Directive 1 → According to the podcast description, who moderated the panel?
Directive 2 → Continue the podcast description on the Humane panel from the point where it stops.

Page extract →
※ ※ ※
Samuel Moyn, Silja Vöneky, Frauke Lachenmann, and James CavallaroJun 30, 2022
War and Peace
America's Humane War and the Crisis in Ukraine
New Books Network 2022
This podcast is a recorded panel discussion on “War and Peace: America's Humane War and the Crisis in Ukraine.” The panel was part of the Annual Conference of the Connecticut/Baden-Württemberg Human Rights Research Consortium (HRRC) held on May 12, 2022 at the University of Connecticut in Hartford. The conference was entitled, “Human Rights and Global Challenges: Geopolitics, Environment, Migration,” and brought together 100 scholars and practitioners from the United States and Europe. The webpage of the HRRC Consortium is here.
The discussion considers the recent book Humane: How the United States Abandoned Peace and Reinvented War, written by Samuel Moyn, and its relevance to the current war in Ukraine. The event featured the author (Moyn), as well as Silja Voeneky, of the University of Freiburg, Freiburg Institute for Advanced Studies and Frauke Lachenmann, of the Connecticut/Baden-Württemberg Human Rights Research Consortium. James Cavallaro, of the University Network for Human Rights, Yale Law School and Wesleyan University, was the moderator. The public address questions to the panelists in the second half of the event.
About the participants:
Samuel Moyn is Henry R. Luce Professor of Jurisprudence at Yale Law School and a Professor of History at Yale University. He has written several books in his fields of European intellectual history and human rights history, including The Last Utopia: Human Rights in History (2010), and edited or coedited a number of others. His most recent books are Christian Human Rights (2015), based on Mellon Distinguished Lectures at the University of Pennsylvania in fall 2014, and Not Enough: Human Rights in an Unequal World (2018). His newest book is Humane: How the United States Abandoned Peace and Reinvented War (Farrar, Straus, and Giroux, 2021). Over the years he has written in venues such as Boston Review, the Chronicle of Higher Education, Dissent, The Nation, The New Republic, the New York Times, and the Wall Street Journal.
※ ※ ※
Provided records →
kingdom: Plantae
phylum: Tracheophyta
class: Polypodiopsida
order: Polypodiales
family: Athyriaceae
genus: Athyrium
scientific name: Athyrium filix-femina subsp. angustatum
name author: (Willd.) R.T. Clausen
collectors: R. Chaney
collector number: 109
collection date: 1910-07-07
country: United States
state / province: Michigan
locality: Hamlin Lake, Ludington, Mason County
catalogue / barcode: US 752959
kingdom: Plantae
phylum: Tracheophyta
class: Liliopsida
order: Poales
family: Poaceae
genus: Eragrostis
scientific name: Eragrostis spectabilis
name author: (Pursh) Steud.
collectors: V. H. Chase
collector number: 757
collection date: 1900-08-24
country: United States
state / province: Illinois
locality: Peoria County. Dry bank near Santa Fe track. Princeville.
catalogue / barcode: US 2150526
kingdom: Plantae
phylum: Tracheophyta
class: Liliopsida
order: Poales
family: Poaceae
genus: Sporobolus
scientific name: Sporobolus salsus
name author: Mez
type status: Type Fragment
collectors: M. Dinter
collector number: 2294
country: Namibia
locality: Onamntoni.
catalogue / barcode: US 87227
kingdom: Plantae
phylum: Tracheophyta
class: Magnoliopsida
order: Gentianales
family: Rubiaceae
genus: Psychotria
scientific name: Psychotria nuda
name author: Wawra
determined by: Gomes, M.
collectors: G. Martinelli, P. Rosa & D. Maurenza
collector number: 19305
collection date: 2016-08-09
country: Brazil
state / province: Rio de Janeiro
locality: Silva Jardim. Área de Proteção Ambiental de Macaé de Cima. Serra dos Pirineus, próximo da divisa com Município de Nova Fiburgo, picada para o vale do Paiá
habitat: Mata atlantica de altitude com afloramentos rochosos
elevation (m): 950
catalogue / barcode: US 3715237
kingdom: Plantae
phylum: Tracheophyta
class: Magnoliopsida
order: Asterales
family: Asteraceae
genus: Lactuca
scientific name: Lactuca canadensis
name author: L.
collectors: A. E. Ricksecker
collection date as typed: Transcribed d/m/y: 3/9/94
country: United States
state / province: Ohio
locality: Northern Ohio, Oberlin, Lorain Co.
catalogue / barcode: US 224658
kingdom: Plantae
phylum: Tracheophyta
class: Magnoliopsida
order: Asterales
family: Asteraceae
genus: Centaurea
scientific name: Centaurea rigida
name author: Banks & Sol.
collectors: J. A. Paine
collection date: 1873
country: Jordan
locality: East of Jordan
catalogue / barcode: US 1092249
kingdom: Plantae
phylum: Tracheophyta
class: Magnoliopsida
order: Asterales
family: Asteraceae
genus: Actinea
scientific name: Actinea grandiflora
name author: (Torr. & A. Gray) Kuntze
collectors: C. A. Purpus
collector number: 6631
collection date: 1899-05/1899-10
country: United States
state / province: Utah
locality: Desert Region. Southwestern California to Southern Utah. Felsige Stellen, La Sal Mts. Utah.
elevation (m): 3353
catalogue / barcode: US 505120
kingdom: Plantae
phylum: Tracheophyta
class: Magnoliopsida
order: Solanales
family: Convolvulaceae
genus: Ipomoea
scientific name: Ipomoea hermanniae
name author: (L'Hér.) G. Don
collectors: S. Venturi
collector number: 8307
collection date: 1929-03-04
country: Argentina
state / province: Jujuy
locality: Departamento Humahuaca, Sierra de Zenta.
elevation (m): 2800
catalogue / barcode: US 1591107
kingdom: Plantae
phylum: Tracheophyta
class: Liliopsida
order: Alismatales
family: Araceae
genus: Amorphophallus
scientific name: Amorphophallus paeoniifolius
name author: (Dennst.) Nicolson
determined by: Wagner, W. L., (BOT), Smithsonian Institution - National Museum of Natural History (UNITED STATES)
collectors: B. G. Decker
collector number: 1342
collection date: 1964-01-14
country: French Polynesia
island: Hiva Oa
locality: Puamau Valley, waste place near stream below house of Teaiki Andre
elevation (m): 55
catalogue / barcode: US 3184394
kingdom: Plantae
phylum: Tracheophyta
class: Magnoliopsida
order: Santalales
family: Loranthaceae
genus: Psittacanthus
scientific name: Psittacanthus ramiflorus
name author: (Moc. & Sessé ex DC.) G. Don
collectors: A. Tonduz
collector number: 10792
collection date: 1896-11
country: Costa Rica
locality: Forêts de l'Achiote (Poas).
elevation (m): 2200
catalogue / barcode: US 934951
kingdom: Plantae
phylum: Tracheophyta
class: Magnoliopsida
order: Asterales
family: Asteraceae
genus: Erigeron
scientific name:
※ ※ ※
Final result 1 → James Cavallaro moderated the panel.

Final result 2 →
Prof. Dr. Silja Vöneky (Voeneky) is Co-Director of the Institute for Public Law, Professor of Public International Law, Comparative Law and Ethics of Law and an associated member of the Institute for Philosophy of Law. Since October 2019, she has served as the Vice Dean of the Freiburg Law Faculty. Her research focuses on international law and legal ethics, in particular Human Rights Law, International Environmental Law, the Law of the Sea, Security Law and Humanitarian Law, the interdependence of Ethics and Law, questions of Legitimacy, Democracy, Biomedicine and the Governance of Scientific and Technological Innovations. She has been a fellow of the interdisciplinary research group, ‘Responsible Artificial Intelligence’ at FRIAS. Since January 2019, she has been a member of the Freiburg CIBSS Cluster of Excellence for Legal and Ethical Issues in Biotechnology, and is one of the heads of the "Human Rights, Science and Technology" working group of the Connecticut/Baden-Württemberg Human Rights Research Consortium (HRRC).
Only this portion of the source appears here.